Reference: Evaluation of Resource

A LibGuide is a particular style of online reference guide. Most of them are created by universities about subjects. Some of the subjects are very broad - European History - while others can be very specific - The French Revolution. UNCG MLIS students had to analyze and create one for this program. 

For this class, students had to create a LibGuide, but it could be on whatever subject they wanted.

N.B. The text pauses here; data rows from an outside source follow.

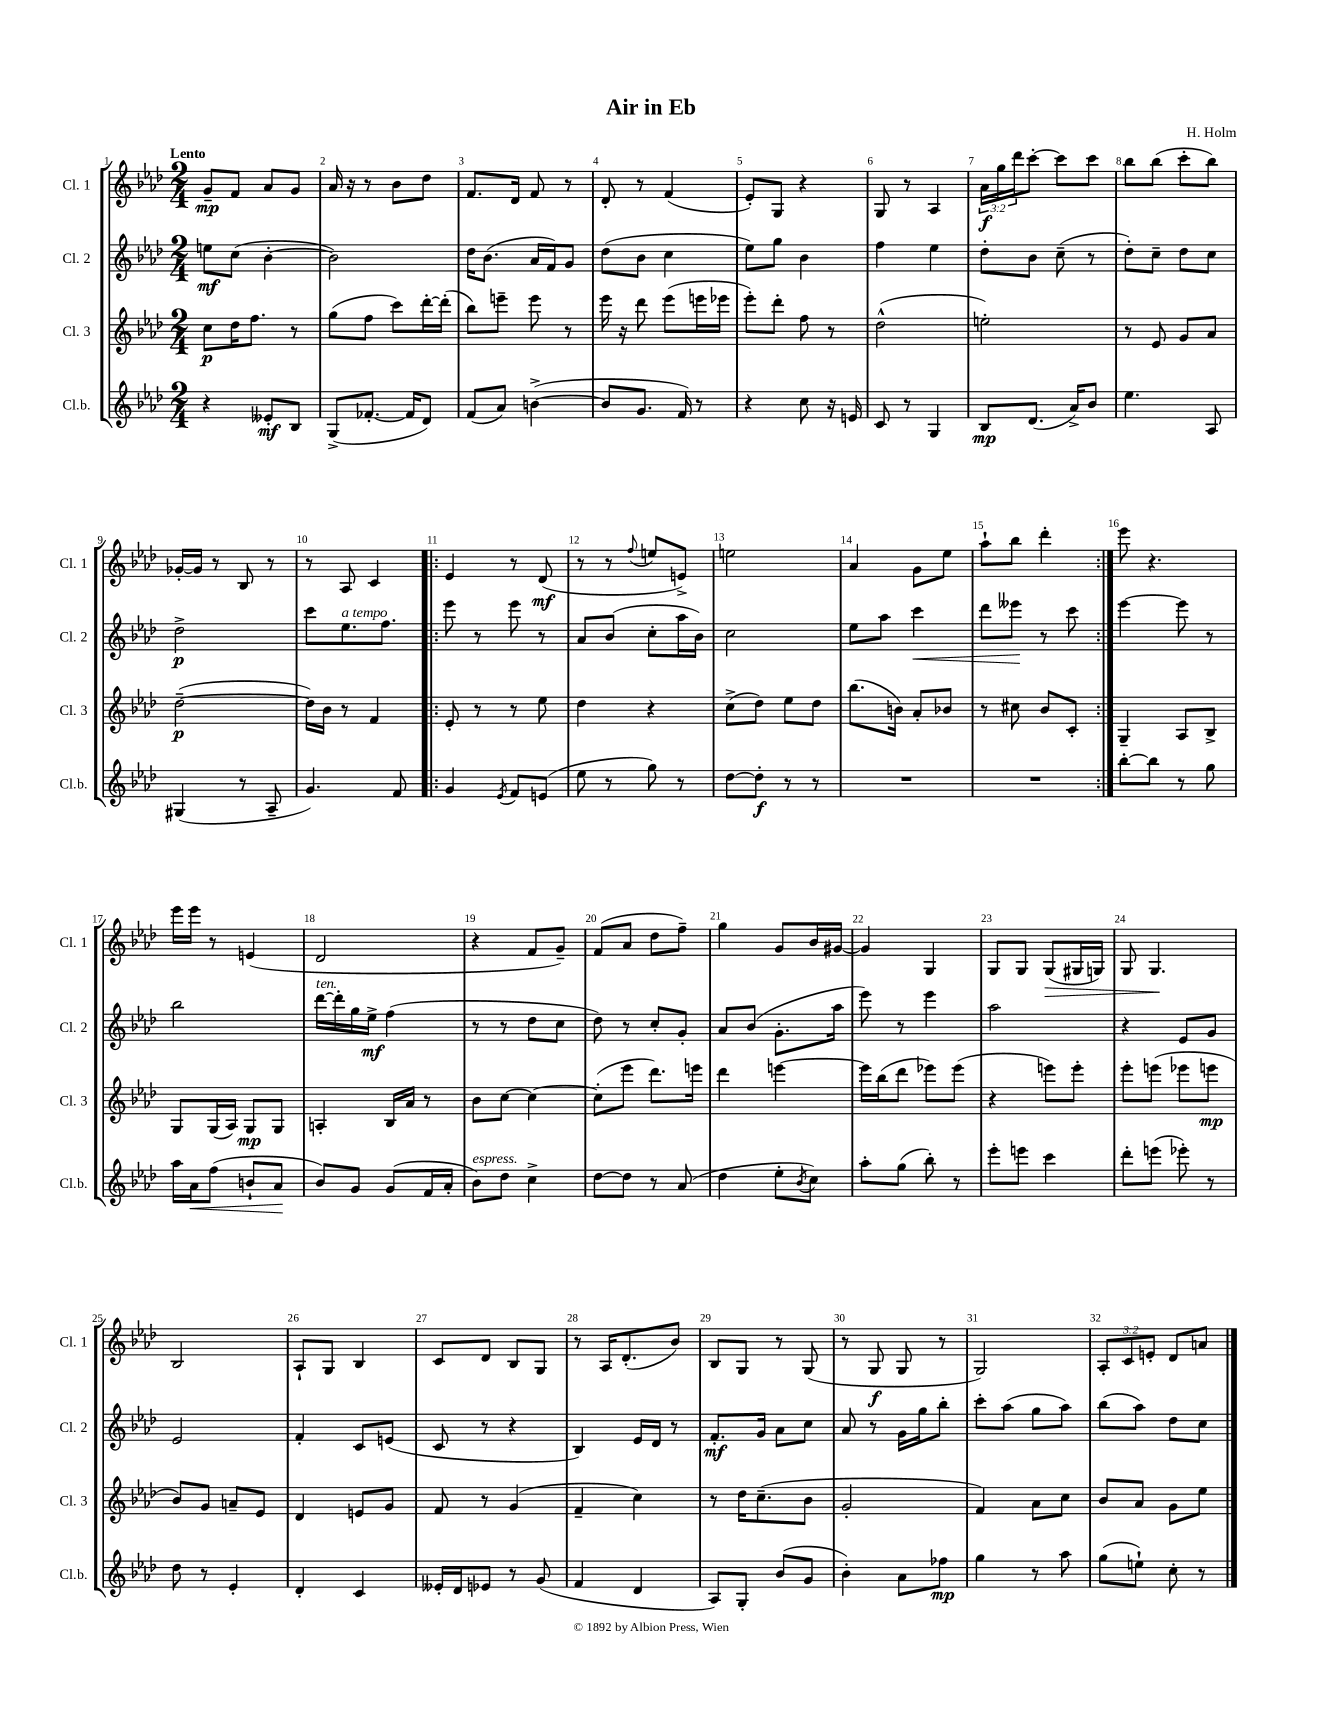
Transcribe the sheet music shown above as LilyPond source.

\header { title = "Air in Eb" composer = "H. Holm" }
<<
\new StaffGroup <<
\new Staff = "s0" \with { instrumentName = "Cl. 1" shortInstrumentName = "Cl. 1" } {
    \clef treble \key aes \major \numericTimeSignature \time 2/4 \override Staff.TupletNumber.text = #tuplet-number::calc-fraction-text \tempo "Lento"
    g'8--\mp f'8 aes'8 g'8 |
    aes'16 r16 r8 bes'8 des''8 |
    f'8. des'16 f'8 r8 |
    des'8-. r8 f'4( |
    ees'8-.) g8 r4 |
    g8 r8 aes4 |
    \tuplet 3/2 { aes'16\f g''16 des'''16 } c'''8~-. c'''8 c'''8 |
    bes''8 bes''8( c'''8-. bes''8) |
    ges'16~-. ges'16 r8 bes8 r8 |
    r8 aes8 c'4 |
    \repeat volta 2 { ees'4 r8 des'8\mf( |
    r8 r8 \appoggiatura { f''8 } e''8 e'8->) |
    e''2 |
    aes'4 g'8 ees''8 |
    aes''8-! bes''8 des'''4-. | }
    ees'''8 r4. |
    ees'''16 ees'''16 r8 e'4( |
    des'2 |
    r4 f'8 g'8--) |
    f'8( aes'8 des''8 f''8--) |
    g''4 g'8 bes'16 gis'16~ |
    gis'4 g4 |
    g8 g8 g8\>( gis16 g16) |
    g8 g4.\! |
    bes2 |
    aes8-! g8 bes4 |
    c'8 des'8 bes8 g8 |
    r8 aes16 des'8.-.( bes'8) |
    bes8 g8 r8 g8( |
    r8 g8\f g8 r8 |
    g2) |
    \tuplet 3/2 { aes8-. c'8 e'8-. } des'8 a'8 \bar "|." |
}
\new Staff = "s1" \with { instrumentName = "Cl. 2" shortInstrumentName = "Cl. 2" } {
    \clef treble \key aes \major \numericTimeSignature \time 2/4
    e''8\mf c''8( bes'4~-. |
    bes'2) |
    des''16 bes'8.( aes'16 f'16) g'8 |
    des''8( bes'8 c''4 |
    ees''8) g''8 bes'4 |
    f''4 ees''4 |
    des''8-. bes'8 c''8--( r8 |
    des''8-.) c''8-- des''8 c''8 |
    des''2->\p |
    c'''8 ees''8.^\markup { \italic "a tempo" } f''8. |
    \repeat volta 2 { ees'''8 r8 ees'''8 r8 |
    aes'8 bes'8( c''8-. aes''16 bes'16) |
    c''2 |
    ees''8 aes''8 c'''4\< |
    des'''8 eeses'''8\! r8 c'''8 | }
    ees'''4~ ees'''8 r8 |
    bes''2 |
    des'''16~^\markup { \italic "ten." } des'''16-. g''16 ees''16->\mf f''4( |
    r8 r8 des''8 c''8 |
    des''8) r8 c''8-. g'8-. |
    aes'8 bes'8( g'8.-. aes''16 |
    ees'''8) r8 ees'''4 |
    aes''2 |
    r4 ees'8 g'8 |
    ees'2 |
    f'4-. c'8 e'8( |
    c'8 r8 r4 |
    bes4) ees'16 des'16 r8 |
    f'8.-.\mf g'16 aes'8 c''8 |
    aes'8 r8 g'16 g''16 bes''8-. |
    c'''8-. aes''8( g''8 aes''8) |
    bes''8( aes''8) des''8 c''8 \bar "|." |
}
\new Staff = "s2" \with { instrumentName = "Cl. 3" shortInstrumentName = "Cl. 3" } {
    \clef treble \key aes \major \numericTimeSignature \time 2/4
    c''8\p des''16 f''8. r8 |
    g''8( f''8 c'''8) des'''16~-. des'''16-.( |
    bes''8) e'''8-- e'''8 r8 |
    ees'''16 r16 des'''8 ees'''8( e'''16 ees'''16 |
    ees'''8-.) des'''8-. f''8 r8 |
    des''2-^( |
    e''2-.) |
    r8 ees'8 g'8 aes'8 |
    des''2~--\p( |
    des''16) bes'16 r8 f'4 |
    \repeat volta 2 { ees'8-. r8 r8 ees''8 |
    des''4 r4 |
    c''8->( des''8) ees''8 des''8 |
    bes''8.( b'16) aes'8-. bes'8 |
    r8 cis''8 bes'8 c'8-. | }
    g4-- aes8 bes8-> |
    g8 g16( aes16) g8\mp g8 |
    a4-. bes16 aes'16 r8 |
    bes'8 c''8~ c''4~ |
    c''8-.( ees'''8 des'''8.) e'''16 |
    des'''4 e'''4~ |
    e'''16 bes''16( des'''8 ees'''8) ees'''8( |
    r4 e'''8) e'''8-. |
    ees'''8-. e'''8( ees'''8 e'''8\mp |
    bes'8) g'8 a'8-- ees'8 |
    des'4 e'8 g'8 |
    f'8 r8 g'4( |
    f'4-- c''4) |
    r8 des''16 c''8.--( bes'8 |
    g'2-. |
    f'4) aes'8 c''8 |
    bes'8 aes'8 g'8 ees''8 \bar "|." |
}
\new Staff = "s3" \with { instrumentName = "Cl.b." shortInstrumentName = "Cl.b." } {
    \clef treble \key aes \major \numericTimeSignature \time 2/4
    r4 eeses'8-.\mf bes8 |
    g8->( fes'8.~-. fes'16 des'8) |
    f'8( aes'8) b'4~->( |
    b'8 g'8. f'16) r8 |
    r4 c''8 r16 e'16 |
    c'8 r8 g4 |
    bes8\mp des'8.( aes'16->) bes'8 |
    ees''4. aes8 |
    gis4( r8 aes8-- |
    g'4.) f'8 |
    \repeat volta 2 { g'4 \acciaccatura { ees'8 } f'8 e'8( |
    ees''8 r8 g''8) r8 |
    des''8~ des''8-.\f r8 r8 |
    R2 |
    R2 | }
    bes''8~-. bes''8 r8 g''8 |
    aes''16 aes'16\< f''8( b'8-! aes'8\! |
    bes'8) g'8 g'8( f'16 aes'16-. |
    bes'8^\markup { \italic "espress." }) des''8 c''4-> |
    des''8~ des''8 r8 aes'8( |
    des''4 ees''8-. \acciaccatura { bes'8 } c''8) |
    aes''8-. g''8( bes''8-.) r8 |
    ees'''8-. e'''8 c'''4 |
    des'''8-. e'''8( ees'''8-.) r8 |
    des''8 r8 ees'4-. |
    des'4-. c'4 |
    eeses'16-. des'16 ees'8 r8 g'8( |
    f'4 des'4 |
    aes8) g8-. bes'8( g'8 |
    bes'4-.) aes'8 fes''8\mp |
    g''4 r8 aes''8 |
    g''8( e''8-!) c''8-. r8 \bar "|." |
}
>>
>>
\layout { \context { \Score \override BarNumber.break-visibility = ##(#f #t #t) barNumberVisibility = #all-bar-numbers-visible } }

I chose the music of the Irish rock band U2. For Assignment 2, we had to evaluate a resource which we would be using in our LibGuide [edit, 2018, the graduate school LibGuides are no longer available].


Evaluation of Resource (for use in LibGuide)

Resource: The Joshua Tree, U2.

Bono, Clayton, Adam C., The Edge, and Mullen Jr., Larry J. The Joshua Tree. CD-ROM. Dublin, Ireland: Island Records, 1987.

Where The Streets Have No Name
I Still Haven’t Found What I’m Looking For
With Or Without You
Bullet The Blue Sky
Running to Stand Still
Red Hill Mining Town
In God’s Country
Trip Through Your Wires
One Tree Hill
Exit
Mothers of the Disappeared


According to the Recording Industry Association of America (RIAA), The Joshua Tree has a 10x Diamond certification, which means that it is a very well-selling album. It is considered one of their best albums, and is their only RIAA Diamond. Hits include “Where the Streets Have no Name,” and “With or Without You.” The Joshua Tree has songs about American politics (“Bullet the Blue Sky”), the heroin epidemic in Dublin (“Running to Stand Still”), the death of a good friend (“One Tree Hill”), and the situation in Mexico (“Mothers of the Disappeared.”) Between Live Aid and the recording of The Joshua Tree, Bono and wife Ali spent time at a famine relief camp in Ethiopia. Bono also spent time in El Salvador, where he witnessed first hand the death and destruction wrought by the Reagan administration.

Everything below here is the deeper evaluation; the above track list and paragraph are what appears on the LibGuide. 
            The Joshua Tree is a best-selling U2 album and is usually considered to be the best U2 album. It is a direct look at religion and politics, of the state of the world, from the perspective of someone living there. The perennial hit “Where The Streets Have No Name” is all about the streets of Northern Ireland, of the Quarters of Belfast, of how the name of the street you live on controls your life. “Bullet The Blue Sky” contains lyrics about living under the threat of bombings – “see the face of fear/runnin’ scared in the valley below” – as well as lyrics about witnessing a fighter jet drop bombs:
            And I can see those fighter planes
            And I can see those fighter planes
            Across the tin huts as children sleep
            Through the alleys of a quiet city street
            …See across the field
            See the sky ripped open
            See the rain comin’ through a gapin’ wound
            Howlin’ the women and children
            Who run into the arms
            Of America

“Running to Stand Still” is about Dublin in the 1980s. A country in the clutches of a massive recession. A country with high inflation. A city with a heroin epidemic. In their autobiography (U2 by U2), Bono talked about the Seven Towers apartment complex in Dublin, about how it became host to members of the heroin-user community, about how they lost friends to overdoses.  
            Sweet the sin, bitter the taste in my mouth
            I see seven towers, but I only see one way out
            You gotta cry without weeping, talking without speaking
            Scream without raising your voice.
            You know I took the poison, from the poison stream
            Then I floated out of here, singing
            Ah la la la de day
            Ah la la la de day.
            …She is ragin’
            She is ragin’
            And the storm blows up in her eyes.
            She will suffer the needle chill
            She is running to stand still.

“One Tree Hill” was written after the death of a close friend – the roadie who was almost a fifth band member, who died in a motorcycle crash in Dublin one rainy night:
            I’ll see you again when the stars fall from the sky
            And the moon has turned red over One Tree Hill
            We run like a river runs to the sea
            We run like a river to the sea
            And when it’s rainin’, rainin’, hard
            That’s when the rain will break a heart

“Mothers of the Disappeared” was named after the Mexican group determined to find out what had happened to those who had disappeared: “Midnight our sons and daughters/were cut down taken from us/hear their heartbeat/we hear their heartbeat.”